Just as Balconville offered a close look at the way the language question was lived out in Quebec, Condoville presents a detailed picture of the contradictions of life in Montreal today, told in the language (or languages) of the people who live here. One criticism I heard was that when the dialogue became too peppered with political jargon, this was evidence of the playwright speaking through the characters. But perhaps this is more symptomatic of how rare it is to hear working class voices expressing political opinions in today’s theatre. The characters do not step out of their roles when they debate political points; they are simply responding to events around them. In this sense, Condoville can be said to have been written dialectically: what we see is a clash of opinions that have risen organically out of the conflicts the characters find themselves in. This is why their stories are so relevant to those of us who are living through the same struggles.

That Fennario is able to take such a radical method into the hallowed halls of the bourgeois entertainment industry is testament to his skill as a writer, as someone who tells the truth in a way so familiar that it is impossible to ignore.

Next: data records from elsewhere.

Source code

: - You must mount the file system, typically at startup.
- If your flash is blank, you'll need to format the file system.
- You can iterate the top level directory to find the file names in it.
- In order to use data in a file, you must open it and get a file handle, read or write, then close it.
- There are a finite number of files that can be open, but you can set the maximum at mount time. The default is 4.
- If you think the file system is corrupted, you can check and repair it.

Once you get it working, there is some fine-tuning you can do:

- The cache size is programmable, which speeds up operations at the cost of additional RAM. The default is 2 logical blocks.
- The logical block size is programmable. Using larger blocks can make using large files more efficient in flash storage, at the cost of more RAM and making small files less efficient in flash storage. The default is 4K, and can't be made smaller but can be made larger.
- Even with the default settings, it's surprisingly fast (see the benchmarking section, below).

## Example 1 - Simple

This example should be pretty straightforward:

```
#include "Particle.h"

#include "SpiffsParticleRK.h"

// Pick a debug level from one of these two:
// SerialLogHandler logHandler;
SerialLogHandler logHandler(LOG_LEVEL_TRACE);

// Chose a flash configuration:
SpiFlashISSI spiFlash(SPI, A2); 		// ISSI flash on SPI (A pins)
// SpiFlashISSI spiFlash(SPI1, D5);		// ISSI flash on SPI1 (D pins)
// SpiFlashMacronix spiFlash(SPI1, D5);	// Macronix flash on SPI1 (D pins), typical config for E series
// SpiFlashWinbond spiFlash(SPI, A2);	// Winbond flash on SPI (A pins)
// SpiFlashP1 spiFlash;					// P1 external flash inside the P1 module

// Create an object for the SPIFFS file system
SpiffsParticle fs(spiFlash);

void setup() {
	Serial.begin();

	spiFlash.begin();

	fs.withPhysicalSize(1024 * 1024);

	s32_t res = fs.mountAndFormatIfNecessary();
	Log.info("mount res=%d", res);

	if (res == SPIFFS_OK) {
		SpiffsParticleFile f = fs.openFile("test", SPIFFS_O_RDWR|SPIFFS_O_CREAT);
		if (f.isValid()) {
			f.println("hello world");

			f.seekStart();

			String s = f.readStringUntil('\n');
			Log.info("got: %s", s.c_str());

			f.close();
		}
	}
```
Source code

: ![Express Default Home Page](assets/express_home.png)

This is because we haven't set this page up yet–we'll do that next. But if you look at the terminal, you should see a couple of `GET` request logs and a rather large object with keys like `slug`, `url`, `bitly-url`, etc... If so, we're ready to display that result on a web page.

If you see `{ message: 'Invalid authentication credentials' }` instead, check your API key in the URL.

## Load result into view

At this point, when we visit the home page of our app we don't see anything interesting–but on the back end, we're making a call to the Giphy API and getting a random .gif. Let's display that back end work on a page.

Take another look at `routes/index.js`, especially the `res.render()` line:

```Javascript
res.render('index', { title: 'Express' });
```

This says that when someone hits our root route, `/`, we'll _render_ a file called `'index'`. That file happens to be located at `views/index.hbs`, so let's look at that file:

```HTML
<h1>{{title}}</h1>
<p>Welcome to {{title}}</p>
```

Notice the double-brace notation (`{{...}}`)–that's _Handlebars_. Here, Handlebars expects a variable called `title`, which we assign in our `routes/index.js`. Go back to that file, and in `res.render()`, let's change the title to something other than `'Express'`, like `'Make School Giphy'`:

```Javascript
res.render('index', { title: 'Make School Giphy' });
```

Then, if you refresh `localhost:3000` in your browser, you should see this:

The evidence so far is that Condoville has hit a little too close to home for the ruling class. Following its opening, the Montreal Gazette saw fit to devote an editorial to dismissing the play’s criticism of gentrification, saying that condo development in Montreal only happened on vacant lots. But this kind of apologism is unlikely to sway either playwright or audience. As Fennario said to Peggy Hopkins, “If a hurricane hit the Pointe, the condo owners would get out and we’d all be stuck here.”

Comments

  1. Matt,

    Why are there no comments on a page like this? Your writing is as lucid and challenging as it was in that Drama class a few years ago.

    Myself? Still ditherig politically... have had to accept a conservative streak that sits comfortably alongside a socialist one.

    Do I contradict myself?

    I remember, after watching Blue/Orange and you and I went for a drink at a club next to the theatre, you had said that you wouldn't want to write for a Centaur audience. I replied that it would depend on the subject...

    Fennario does it... and entertains.

    I quite like your car stories, by the way. Though I have only read them, not seen them live.